The State remembers and forgets
Acts of remembering and forgetting pertain not only to individuals but, indeed, also to the State, which represents the sovereign will of the people. The State remembers by proclaiming public holidays to commemorate important events in the nation’s past, thus inscribing them in the nation’s collective memory.
Independence Day, the birthdays and death anniversaries of the nation’s greatest heroes, a crucial battle in which the people’s valor was on full display, etc. are among such officially remembered events. In addition, monuments are erected to memorialize these, and cities, towns, provinces and main streets are named after heroic figures.
But, there are times when the State also chooses to forget as a matter of policy. The grant of amnesty for certain criminal offenses committed in the past is perhaps the best example of what we may call official forgetting. Amnestied acts are not merely forgiven; they are also, as importantly, erased from the nation’s memory. This act of deliberate forgetting allows the State to adapt to new situations in the effort to maintain a climate of normative stability.
In this regard, one can only imagine what the attempt to invalidate an amnesty granted by a previous administration — which is precisely the intent of President Duterte’s Proclamation No. 572 — does to a nation’s legal stability. It creates a dangerous precedent. It opens up every past amnesty to review. It recriminalizes what has been pardoned, and exhumes from the past what the legal system itself has chosen to bury once and for all.
This dangerous maneuver becomes doubly pernicious when it anchors its demand for the correction of an alleged injustice on the search for missing application forms. Instead of facilitating legal procedures, written forms thereby become a curse. When people start looking for them as markers of facts, they forget that such forms can be lost or deliberately removed from the files, and—in the worst of cases—fabricated and inserted into the records.
But, as the theorist Niklas Luhmann notes in his book “Law as a Social System”: “Memory is not simply a repertoire of past acts but above all the organization of access to information. This organization—and not what really happened in the past—is what leads to its use in concrete operations, which can only be executed in the present.”
Fortunately for Sen. Antonio Trillanes IV, whose amnesty Proclamation No. 572 seeks to nullify for being void ab initio (for allegedly failing to file a formal amnesty application and to admit guilt), most of the government officials and personnel who processed and approved his amnesty are, most likely, still alive. This means that their testimonies can be taken, and their written annotations at various stages of the evaluation process can be retrieved and reviewed. It is this organized access to information that matters in the final analysis, not the availability of a certified copy of an application form.
But, if this fixation with written forms is allowed to form the basis for nullifying amnesties, then all past amnesty beneficiaries stand to lose their freedoms simply because, with the passage of time, it would be harder to produce witness accounts that could attest to the regularity of the process they went through. If this is not injustice, I don’t know what it is.
The care of official records, papers, documents, etc. is, after all, the responsibility of government. Still, even the best-kept records have limited shelf life unless they are digitized.

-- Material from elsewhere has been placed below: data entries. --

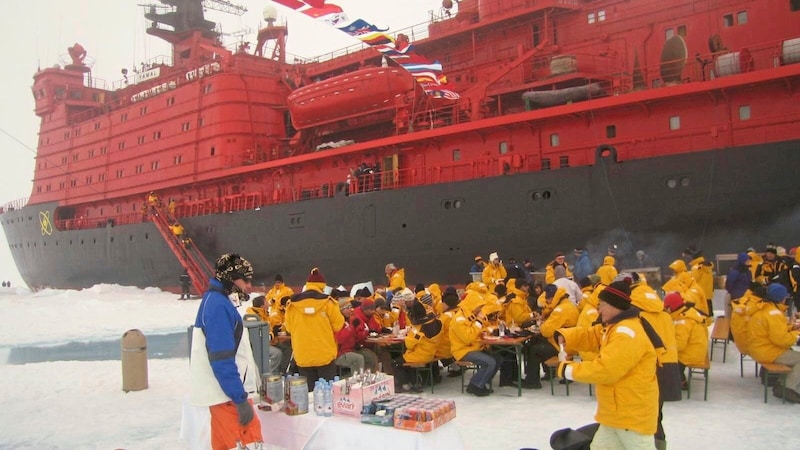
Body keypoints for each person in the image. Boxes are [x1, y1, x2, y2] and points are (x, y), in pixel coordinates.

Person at [556, 281, 660, 449]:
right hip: (615, 416)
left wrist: (568, 370)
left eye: (602, 305)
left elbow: (606, 370)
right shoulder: (614, 327)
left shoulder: (626, 333)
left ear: (615, 306)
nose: (599, 310)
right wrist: (567, 336)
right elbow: (592, 335)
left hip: (632, 418)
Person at [190, 253, 262, 450]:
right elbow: (222, 359)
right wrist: (239, 399)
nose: (249, 285)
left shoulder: (217, 302)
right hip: (228, 398)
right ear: (231, 277)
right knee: (249, 443)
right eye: (245, 279)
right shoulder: (218, 306)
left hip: (223, 396)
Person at [284, 268, 345, 389]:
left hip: (302, 355)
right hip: (324, 355)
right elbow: (338, 325)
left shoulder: (292, 305)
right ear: (322, 286)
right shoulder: (328, 303)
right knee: (327, 394)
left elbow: (289, 328)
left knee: (309, 394)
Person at [747, 283, 800, 402]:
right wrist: (797, 334)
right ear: (780, 298)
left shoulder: (763, 308)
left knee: (792, 355)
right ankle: (786, 387)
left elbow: (772, 332)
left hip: (759, 348)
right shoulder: (774, 314)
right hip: (769, 352)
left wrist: (791, 329)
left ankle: (781, 384)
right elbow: (782, 340)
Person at [450, 283, 502, 396]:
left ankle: (482, 381)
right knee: (490, 362)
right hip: (462, 350)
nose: (480, 309)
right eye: (478, 307)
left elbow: (476, 331)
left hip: (474, 347)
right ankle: (475, 385)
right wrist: (478, 322)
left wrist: (485, 331)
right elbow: (467, 338)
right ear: (471, 305)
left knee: (498, 358)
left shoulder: (471, 315)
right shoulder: (459, 319)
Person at [527, 284, 579, 389]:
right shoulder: (569, 306)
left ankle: (532, 381)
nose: (547, 302)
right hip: (570, 342)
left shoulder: (559, 310)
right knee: (538, 343)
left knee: (533, 349)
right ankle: (548, 373)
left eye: (548, 299)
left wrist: (541, 324)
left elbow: (546, 331)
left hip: (562, 347)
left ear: (553, 297)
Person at [392, 301, 443, 392]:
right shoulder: (436, 323)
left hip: (420, 355)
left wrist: (408, 335)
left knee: (396, 362)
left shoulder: (418, 328)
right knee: (406, 359)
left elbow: (409, 345)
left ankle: (405, 384)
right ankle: (415, 381)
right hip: (431, 353)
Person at [663, 292, 708, 390]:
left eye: (666, 308)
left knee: (668, 361)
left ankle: (680, 383)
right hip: (696, 349)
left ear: (671, 307)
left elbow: (680, 345)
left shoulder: (683, 321)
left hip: (692, 353)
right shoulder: (684, 315)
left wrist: (665, 346)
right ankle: (680, 380)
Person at [334, 298, 366, 375]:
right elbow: (339, 339)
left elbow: (357, 335)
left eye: (350, 307)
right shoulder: (337, 322)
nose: (351, 310)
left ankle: (369, 380)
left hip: (351, 349)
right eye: (347, 308)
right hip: (340, 353)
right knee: (358, 359)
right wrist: (352, 327)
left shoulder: (351, 320)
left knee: (370, 356)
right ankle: (356, 382)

After a reasonable period, all records are consigned to the archives, of interest primarily to researchers than to lawyers in search of evidence.
Certainly, amnesty, as a mechanism of official forgetting, is not to be trifled with, or given on a whim. The State, acting in behalf of the people, offers to forgive and forget in exchange for a clear admission of guilt and a plea for clemency. Payment or restoration of what had been stolen or left unpaid is also often demanded.
Part of the reason our transition from the Marcos dictatorship has been marred by recurrent crises is the fact that there has been no clear reckoning of the nation’s experience under martial law. Marcos and his cronies fled the country in the wake of the 1986 Edsa uprising. Despite the testimonies of some cronies who voluntarily returned some Marcos properties, the prosecution of the cases against Marcos in our courts became a protracted process that was never satisfactorily concluded. As these cases languished in our judicial system, many original documents were lost (probably stolen), witnesses disappeared, and every passing year only made it harder to secure a conviction. With the consent of Swiss banks, some of the stolen money was recovered, but much more was successfully stashed away in offshore accounts.
Marcos never admitted culpability for the crimes committed by his regime, never apologized to the nation or begged for forgiveness. Soon after his death in Hawaii, his family was allowed to bring back his remains in the name of national reconciliation. A forgetful and forgiving electorate later voted his heirs to public office, as though they were merely being restored to their birthright.
No administration was audacious enough to initiate a formal process in accordance with a vision of justice and national reconciliation. The promise of amnesty would have encouraged the deposed regime’s leaders to come forward and confess their crimes. It would have helped heal the nation’s wounds and made our politics less divisive.